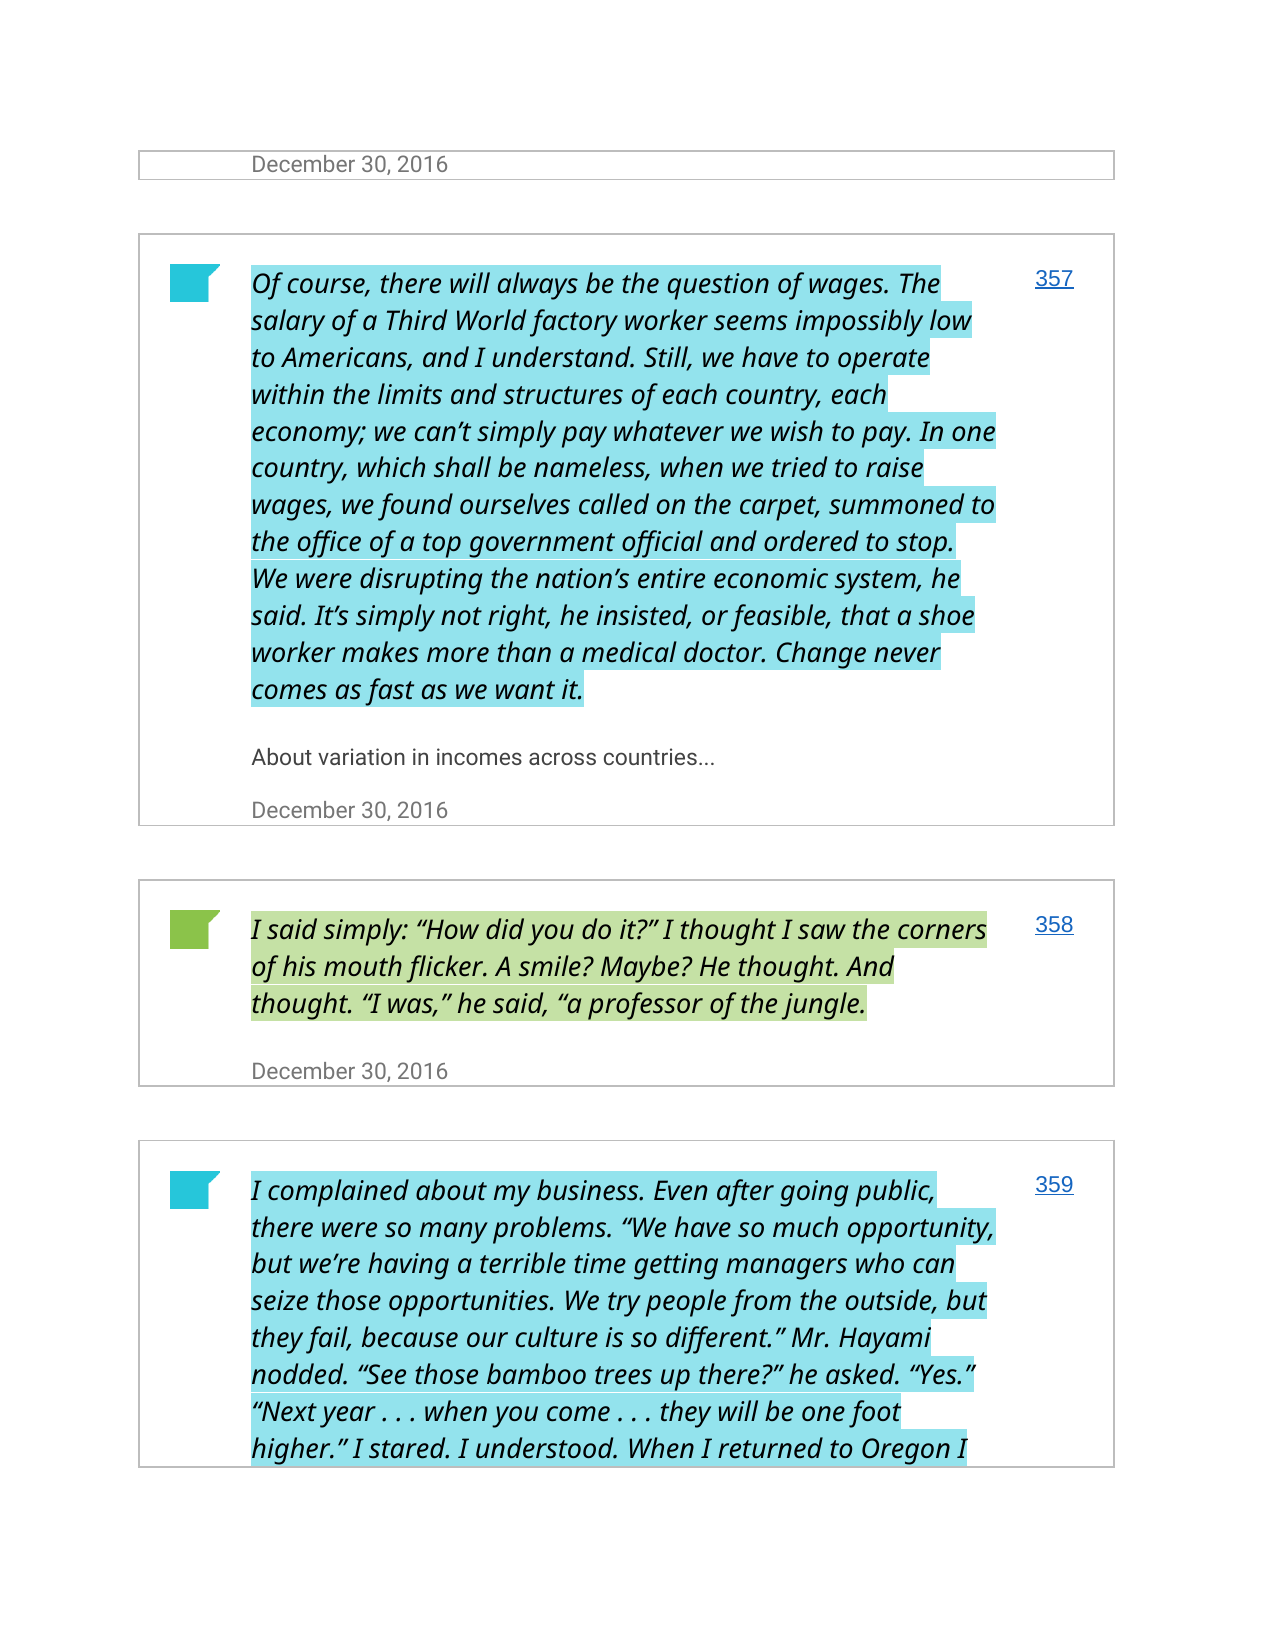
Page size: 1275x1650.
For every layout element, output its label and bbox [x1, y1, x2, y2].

table_header [140, 235, 1113, 825]
table_header [140, 1141, 1113, 1466]
picture [170, 264, 220, 302]
table_header [140, 881, 1113, 1085]
picture [170, 910, 220, 949]
table_header [140, 152, 1113, 178]
picture [170, 1171, 220, 1209]
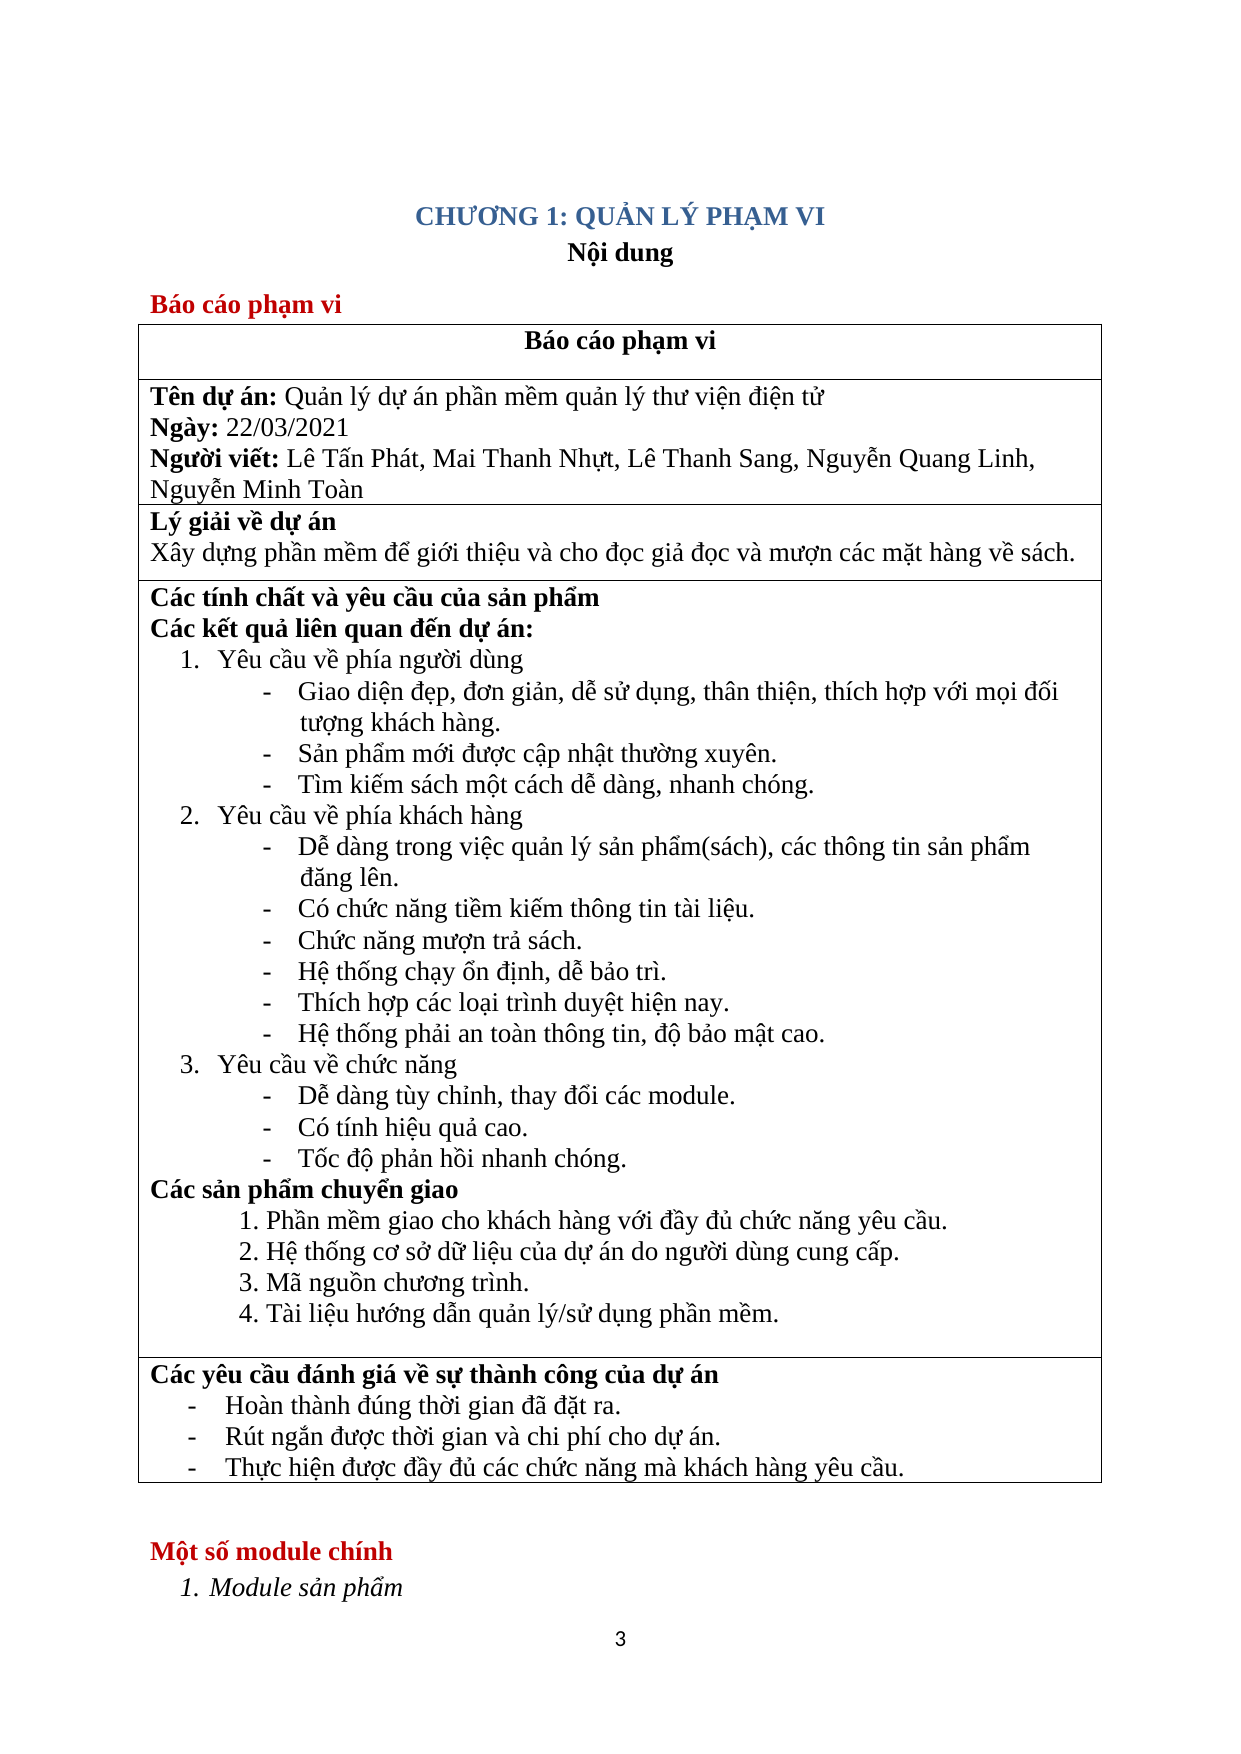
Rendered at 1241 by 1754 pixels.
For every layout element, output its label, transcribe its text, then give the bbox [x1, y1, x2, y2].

subtitle CHƯƠNG 1: QUẢN LÝ PHẠM VI [150, 200, 1090, 231]
subtitle Một số module chính [150, 1535, 1090, 1566]
table_cell Tên dự án: Quản lý dự án phần mềm quản lý thư viện điện tử Ngày: 22/03/2021 Người viết: Lê Tấn Phát, Mai Thanh Nhựt, Lê Thanh Sang, Nguyễn Quang Linh, Nguyễn Minh Toàn [139, 380, 1101, 504]
subtitle Báo cáo phạm vi [150, 288, 1090, 319]
table_cell Các yêu cầu đánh giá về sự thành công của dự án Hoàn thành đúng thời gian đã đặt ra. Rút ngắn được thời gian và chi phí cho dự án. Thực hiện được đầy đủ các chức năng mà khách hàng yêu cầu. [139, 1358, 1101, 1482]
table_cell Lý giải về dự án Xây dựng phần mềm để giới thiệu và cho đọc giả đọc và mượn các mặt hàng về sách. [139, 505, 1101, 580]
table_header Báo cáo phạm vi [139, 325, 1101, 379]
table_cell Các tính chất và yêu cầu của sản phẩm Các kết quả liên quan đến dự án: Yêu cầu về phía người dùng Giao diện đẹp, đơn giản, dễ sử dụng, thân thiện, thích hợp với mọi đối tượng khách hàng. Sản phẩm mới được cập nhật thường xuyên. Tìm kiếm sách một cách dễ dàng, nhanh chóng. Yêu cầu về phía khách hàng Dễ dàng trong việc quản lý sản phẩm(sách), các thông tin sản phẩm đăng lên. Có chức năng tiềm kiếm thông tin tài liệu. Chức năng mượn trả sách. Hệ thống chạy ổn định, dễ bảo trì. Thích hợp các loại trình duyệt hiện nay. Hệ thống phải an toàn thông tin, độ bảo mật cao. Yêu cầu về chức năng Dễ dàng tùy chỉnh, thay đổi các module. Có tính hiệu quả cao. Tốc độ phản hồi nhanh chóng. Các sản phẩm chuyển giao 1. Phần mềm giao cho khách hàng với đầy đủ chức năng yêu cầu. 2. Hệ thống cơ sở dữ liệu của dự án do người dùng cung cấp. 3. Mã nguồn chương trình. 4. Tài liệu hướng dẫn quản lý/sử dụng phần mềm. [139, 581, 1101, 1357]
text Nội dung [150, 236, 1090, 267]
list Module sản phẩm [179, 1571, 1090, 1602]
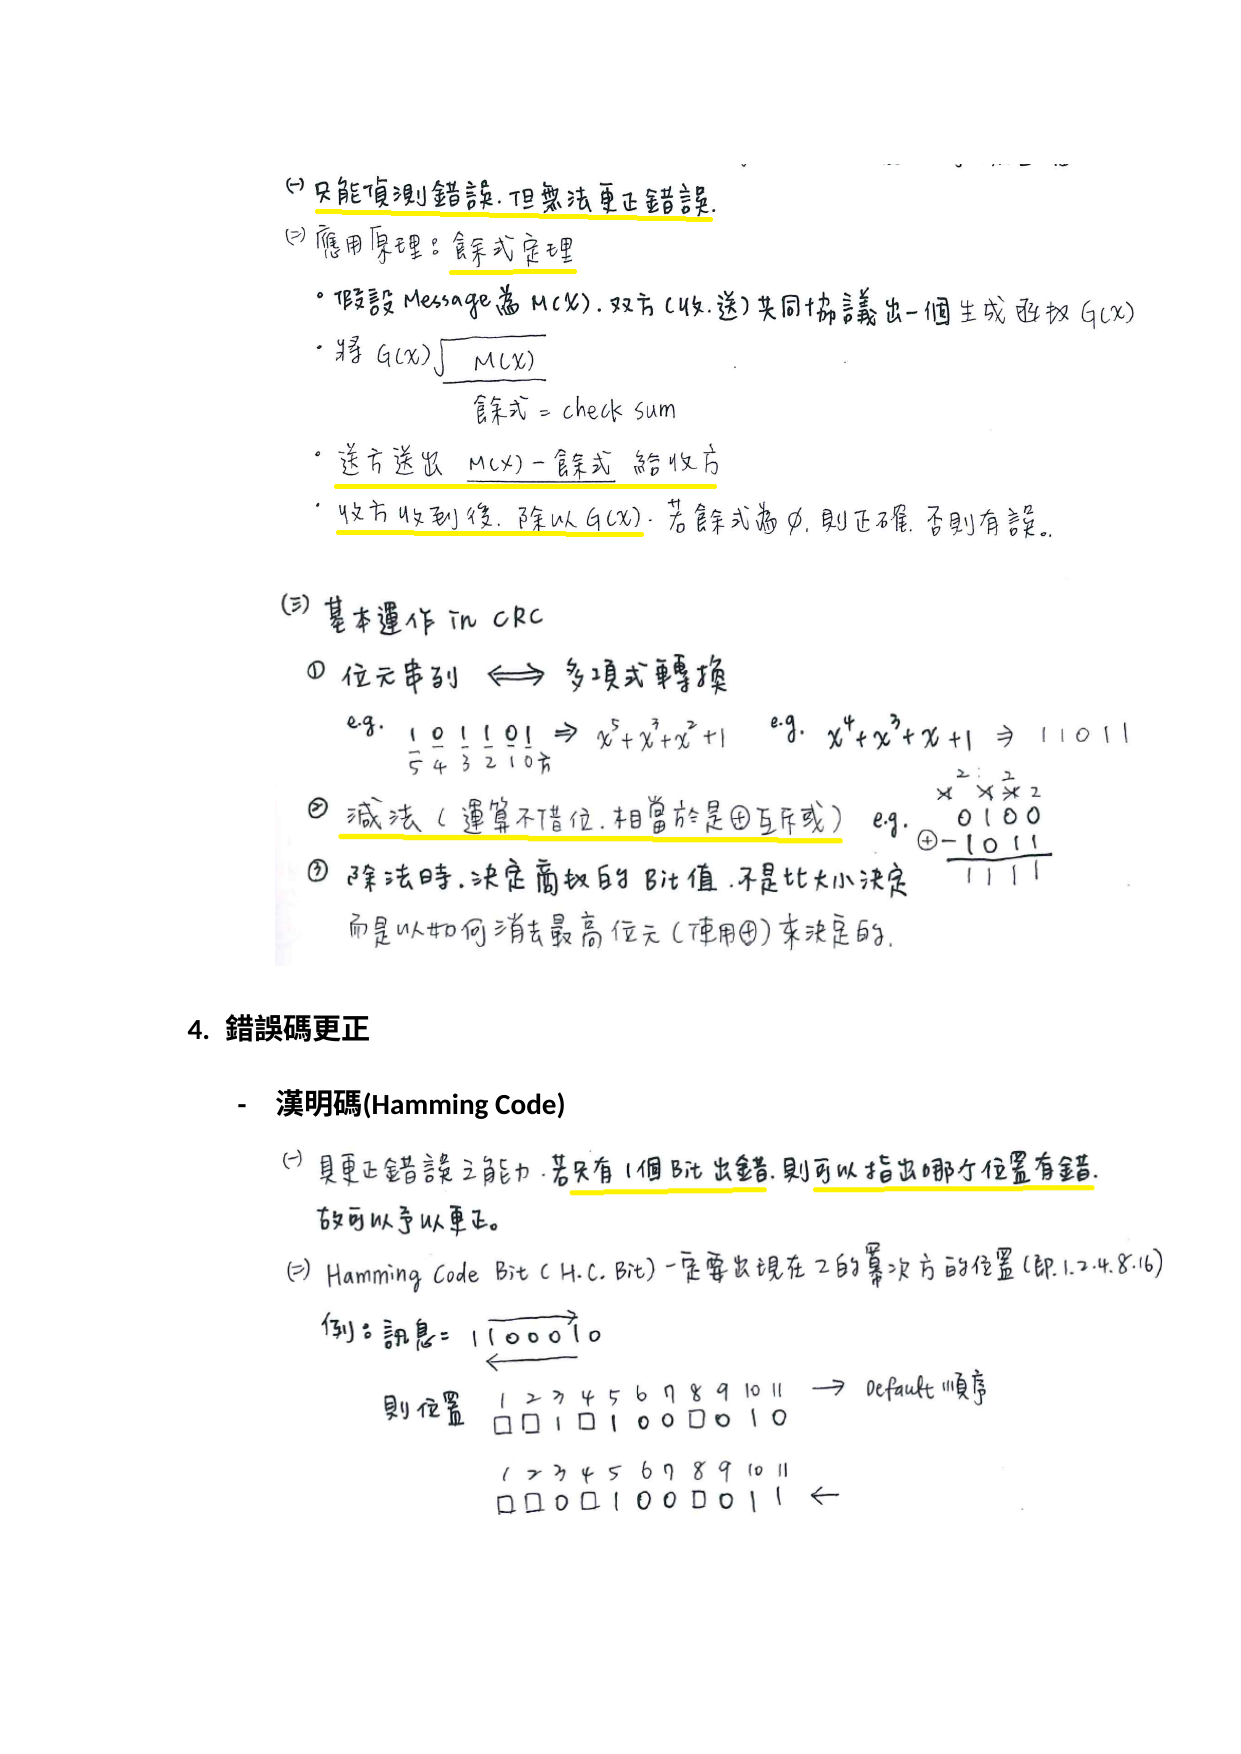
◇ ◇ ◇ ◇ ◇ ◇ ◇
- WHAT THIS TASK INVOLVES: Please reproduce each entry above word for word and keep the pictures out of the copy.

- EXERCISE RESULT:
Page size: 1275x1650.
For every layout element, output its label and bbox [x1, y1, x2, y2].

table_header [140, 235, 1113, 825]
table_header [140, 1141, 1113, 1466]
picture [170, 264, 220, 302]
table_header [140, 881, 1113, 1085]
picture [170, 910, 220, 949]
table_header [140, 152, 1113, 178]
picture [170, 1171, 220, 1209]
Rendered at 1241 by 1754 pixels.
For every layout element, output its label, transcribe its text, then give the bbox [x1, y1, x2, y2].

subtitle CHƯƠNG 1: QUẢN LÝ PHẠM VI [150, 200, 1090, 231]
subtitle Một số module chính [150, 1535, 1090, 1566]
table_cell Tên dự án: Quản lý dự án phần mềm quản lý thư viện điện tử Ngày: 22/03/2021 Người viết: Lê Tấn Phát, Mai Thanh Nhựt, Lê Thanh Sang, Nguyễn Quang Linh, Nguyễn Minh Toàn [139, 380, 1101, 504]
subtitle Báo cáo phạm vi [150, 288, 1090, 319]
table_cell Các yêu cầu đánh giá về sự thành công của dự án Hoàn thành đúng thời gian đã đặt ra. Rút ngắn được thời gian và chi phí cho dự án. Thực hiện được đầy đủ các chức năng mà khách hàng yêu cầu. [139, 1358, 1101, 1482]
table_cell Lý giải về dự án Xây dựng phần mềm để giới thiệu và cho đọc giả đọc và mượn các mặt hàng về sách. [139, 505, 1101, 580]
table_header Báo cáo phạm vi [139, 325, 1101, 379]
table_cell Các tính chất và yêu cầu của sản phẩm Các kết quả liên quan đến dự án: Yêu cầu về phía người dùng Giao diện đẹp, đơn giản, dễ sử dụng, thân thiện, thích hợp với mọi đối tượng khách hàng. Sản phẩm mới được cập nhật thường xuyên. Tìm kiếm sách một cách dễ dàng, nhanh chóng. Yêu cầu về phía khách hàng Dễ dàng trong việc quản lý sản phẩm(sách), các thông tin sản phẩm đăng lên. Có chức năng tiềm kiếm thông tin tài liệu. Chức năng mượn trả sách. Hệ thống chạy ổn định, dễ bảo trì. Thích hợp các loại trình duyệt hiện nay. Hệ thống phải an toàn thông tin, độ bảo mật cao. Yêu cầu về chức năng Dễ dàng tùy chỉnh, thay đổi các module. Có tính hiệu quả cao. Tốc độ phản hồi nhanh chóng. Các sản phẩm chuyển giao 1. Phần mềm giao cho khách hàng với đầy đủ chức năng yêu cầu. 2. Hệ thống cơ sở dữ liệu của dự án do người dùng cung cấp. 3. Mã nguồn chương trình. 4. Tài liệu hướng dẫn quản lý/sử dụng phần mềm. [139, 581, 1101, 1357]
text Nội dung [150, 236, 1090, 267]
list Module sản phẩm [179, 1571, 1090, 1602]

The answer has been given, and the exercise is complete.